What if they jam the market higher on the Trump inauguration, sort of like they did with the election last year, and we get that run over DOW 20K? Well that would probably suck in a lot of money from the sidelines, and give us a "last hurrah" push as everyone tried to get in the "all new highs".

Well if that does happen, I wouldn't be surprised to see what ever highs we hit to be "it". In other words lets say we bust 20K, all manner of folks pile in, and in a month we're up to 21K. I wouldn't be surprised at all to see that mark something of a significant top and we roll over and down from there, into a pretty deep correction.

So here we are a month after the inauguration. We busted through DOW 20 K and we're flirting with DOW 20,750. We are 'in" my "last hurrah rally". The only question on the table is when does it stop?

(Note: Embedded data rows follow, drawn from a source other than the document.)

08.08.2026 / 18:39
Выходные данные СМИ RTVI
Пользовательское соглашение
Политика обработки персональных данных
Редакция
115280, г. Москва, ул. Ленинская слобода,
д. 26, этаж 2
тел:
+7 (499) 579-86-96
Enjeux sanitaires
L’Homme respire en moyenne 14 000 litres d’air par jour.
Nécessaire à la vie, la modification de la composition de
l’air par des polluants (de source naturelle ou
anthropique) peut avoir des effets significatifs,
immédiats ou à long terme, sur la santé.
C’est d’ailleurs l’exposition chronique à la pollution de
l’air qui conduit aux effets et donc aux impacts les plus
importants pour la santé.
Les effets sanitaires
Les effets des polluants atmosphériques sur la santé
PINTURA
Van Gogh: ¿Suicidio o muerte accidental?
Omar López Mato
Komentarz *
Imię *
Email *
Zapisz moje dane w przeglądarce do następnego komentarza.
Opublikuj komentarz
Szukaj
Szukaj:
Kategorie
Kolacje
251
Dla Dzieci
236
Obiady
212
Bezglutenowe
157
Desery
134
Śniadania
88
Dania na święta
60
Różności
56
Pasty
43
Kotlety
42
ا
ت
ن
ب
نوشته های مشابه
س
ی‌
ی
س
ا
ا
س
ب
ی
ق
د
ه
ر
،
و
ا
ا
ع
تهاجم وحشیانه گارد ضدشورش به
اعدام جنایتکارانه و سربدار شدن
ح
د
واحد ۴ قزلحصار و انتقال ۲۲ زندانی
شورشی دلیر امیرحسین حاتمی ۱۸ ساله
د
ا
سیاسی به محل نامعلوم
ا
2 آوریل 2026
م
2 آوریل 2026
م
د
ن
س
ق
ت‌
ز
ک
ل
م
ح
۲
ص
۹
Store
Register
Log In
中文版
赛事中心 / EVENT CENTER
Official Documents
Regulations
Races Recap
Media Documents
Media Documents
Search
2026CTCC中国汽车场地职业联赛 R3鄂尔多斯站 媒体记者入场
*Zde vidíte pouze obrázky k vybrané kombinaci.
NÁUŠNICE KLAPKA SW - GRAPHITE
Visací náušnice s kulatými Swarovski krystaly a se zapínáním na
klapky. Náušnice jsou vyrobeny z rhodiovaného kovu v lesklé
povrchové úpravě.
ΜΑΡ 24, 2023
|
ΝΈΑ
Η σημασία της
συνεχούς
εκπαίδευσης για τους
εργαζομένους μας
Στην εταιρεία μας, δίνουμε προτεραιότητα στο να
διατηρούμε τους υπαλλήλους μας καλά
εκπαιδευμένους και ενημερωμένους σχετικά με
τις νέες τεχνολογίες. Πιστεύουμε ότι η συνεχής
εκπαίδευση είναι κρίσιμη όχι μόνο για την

The funny part of this, is that some of the truly brightest people in finance have already said "no way, this is a bubble, etc," Folks like John Hussman and his like, have pulled away from this market. Yet it continues to go up.

As Benjamin Graham observed decades ago, "Speculators often prosper through ignorance; it is a cliche that in a roaring bull market, knowledge is superfluous and experience is a handicap. But the typical experience of the speculator is one of temporary profit and ultimate loss."

And so it goes. Are we in a bubble? You bet. You can't justify this run up no matter how many circus Cramer's you parade on Bubblevision. Yet what's the market doing? Going up. I know it shouldn't, you know it shouldn't. And it does.

In our Insiders Club we suggested that today we might end the day just slightly red, we called it "pink". I won't take a victory lap because while the S&P did end the day slightly red, the DOW eeked out a 30 point gain. But my my, look at the volume again. Barely 61 million shares of the SPY traded.

So if you read the commentary section, you know where our head is at. We're walking on eggshells with short term trades because we're so very over extended. A couple of the short term trades I'm in are FISV, AXP and CSOD. They're all up for us, but nothing to write home about. The trend lately is to jam the big names higher, then they pause then jam them again. You know the names, JPM, MMM, AMZN, GS, etc. That's fine...until it isn't. When that pause day turns into a rout. And worse...there will be one.

So venture forth with caution folks. I'll see you all Sunday.